*The task*. Reproduce word for word the lines of the records below, starting at the line that contains "left hip: (391, 217, -1)" and continuing through the final line of the records.

┄┄┄┄┄┄

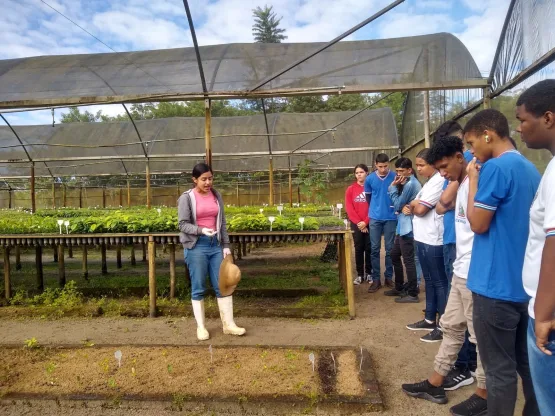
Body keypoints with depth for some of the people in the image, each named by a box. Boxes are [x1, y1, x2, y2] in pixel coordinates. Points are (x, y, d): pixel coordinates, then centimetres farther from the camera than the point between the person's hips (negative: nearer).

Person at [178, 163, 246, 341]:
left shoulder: (216, 196, 8)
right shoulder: (186, 198, -5)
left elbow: (222, 223, 11)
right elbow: (183, 225, -8)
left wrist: (226, 245, 7)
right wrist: (201, 230, -24)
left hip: (216, 245, 4)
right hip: (196, 246, -4)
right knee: (198, 289, 5)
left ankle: (228, 324, 18)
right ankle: (200, 327, 19)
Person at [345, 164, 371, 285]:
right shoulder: (350, 189, 5)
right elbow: (349, 208, 0)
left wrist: (365, 222, -11)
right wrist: (358, 222, -8)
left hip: (370, 223, -1)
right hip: (356, 224, 1)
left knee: (369, 248, 4)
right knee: (358, 249, 5)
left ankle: (369, 273, 16)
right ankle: (360, 274, 11)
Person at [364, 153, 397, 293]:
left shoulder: (395, 177, -6)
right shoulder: (369, 179, -1)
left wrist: (395, 208, 0)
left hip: (391, 217, -1)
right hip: (375, 218, 1)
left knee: (390, 249, 7)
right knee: (375, 249, 4)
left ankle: (389, 277, 20)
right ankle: (376, 279, 11)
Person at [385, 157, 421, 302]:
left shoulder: (410, 184, -16)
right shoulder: (410, 182, 16)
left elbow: (397, 205, -13)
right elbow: (402, 204, 14)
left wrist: (393, 187, -6)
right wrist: (396, 187, 1)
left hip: (408, 227, -11)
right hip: (403, 225, 11)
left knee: (408, 260, -5)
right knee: (394, 255, 17)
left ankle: (412, 294, 4)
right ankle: (399, 287, 28)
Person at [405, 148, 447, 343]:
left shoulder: (439, 181, -15)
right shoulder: (429, 182, 18)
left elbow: (421, 209, -20)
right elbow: (417, 207, 21)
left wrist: (413, 205, 1)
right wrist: (409, 208, 0)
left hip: (433, 241, -10)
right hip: (423, 239, 10)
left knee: (439, 282, -1)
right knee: (429, 281, 17)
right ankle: (430, 319, 29)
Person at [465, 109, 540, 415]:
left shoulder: (495, 168, -16)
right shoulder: (531, 170, 12)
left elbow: (478, 224, -14)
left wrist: (473, 180, -7)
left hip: (496, 285, -9)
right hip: (526, 285, 9)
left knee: (500, 369, 4)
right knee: (528, 364, 20)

┄┄┄┄┄┄

*Response*.
left hip: (391, 217, -1)
right hip: (375, 218, 1)
left knee: (390, 249, 7)
right knee: (375, 249, 4)
left ankle: (389, 277, 20)
right ankle: (376, 279, 11)
Person at [385, 157, 421, 302]:
left shoulder: (410, 184, -16)
right shoulder: (410, 182, 16)
left elbow: (397, 205, -13)
right elbow: (402, 204, 14)
left wrist: (393, 187, -6)
right wrist: (396, 187, 1)
left hip: (408, 227, -11)
right hip: (403, 225, 11)
left knee: (408, 260, -5)
right knee: (394, 255, 17)
left ankle: (412, 294, 4)
right ankle: (399, 287, 28)
Person at [405, 148, 447, 343]:
left shoulder: (439, 181, -15)
right shoulder: (429, 182, 18)
left elbow: (421, 209, -20)
right elbow: (417, 207, 21)
left wrist: (413, 205, 1)
right wrist: (409, 208, 0)
left hip: (433, 241, -10)
right hip: (423, 239, 10)
left knee: (439, 282, -1)
right knee: (429, 281, 17)
right ankle: (430, 319, 29)
Person at [465, 109, 540, 415]:
left shoulder: (495, 168, -16)
right shoulder: (531, 170, 12)
left elbow: (478, 224, -14)
left wrist: (473, 180, -7)
left hip: (496, 285, -9)
right hip: (526, 285, 9)
left knee: (500, 369, 4)
right knee: (528, 364, 20)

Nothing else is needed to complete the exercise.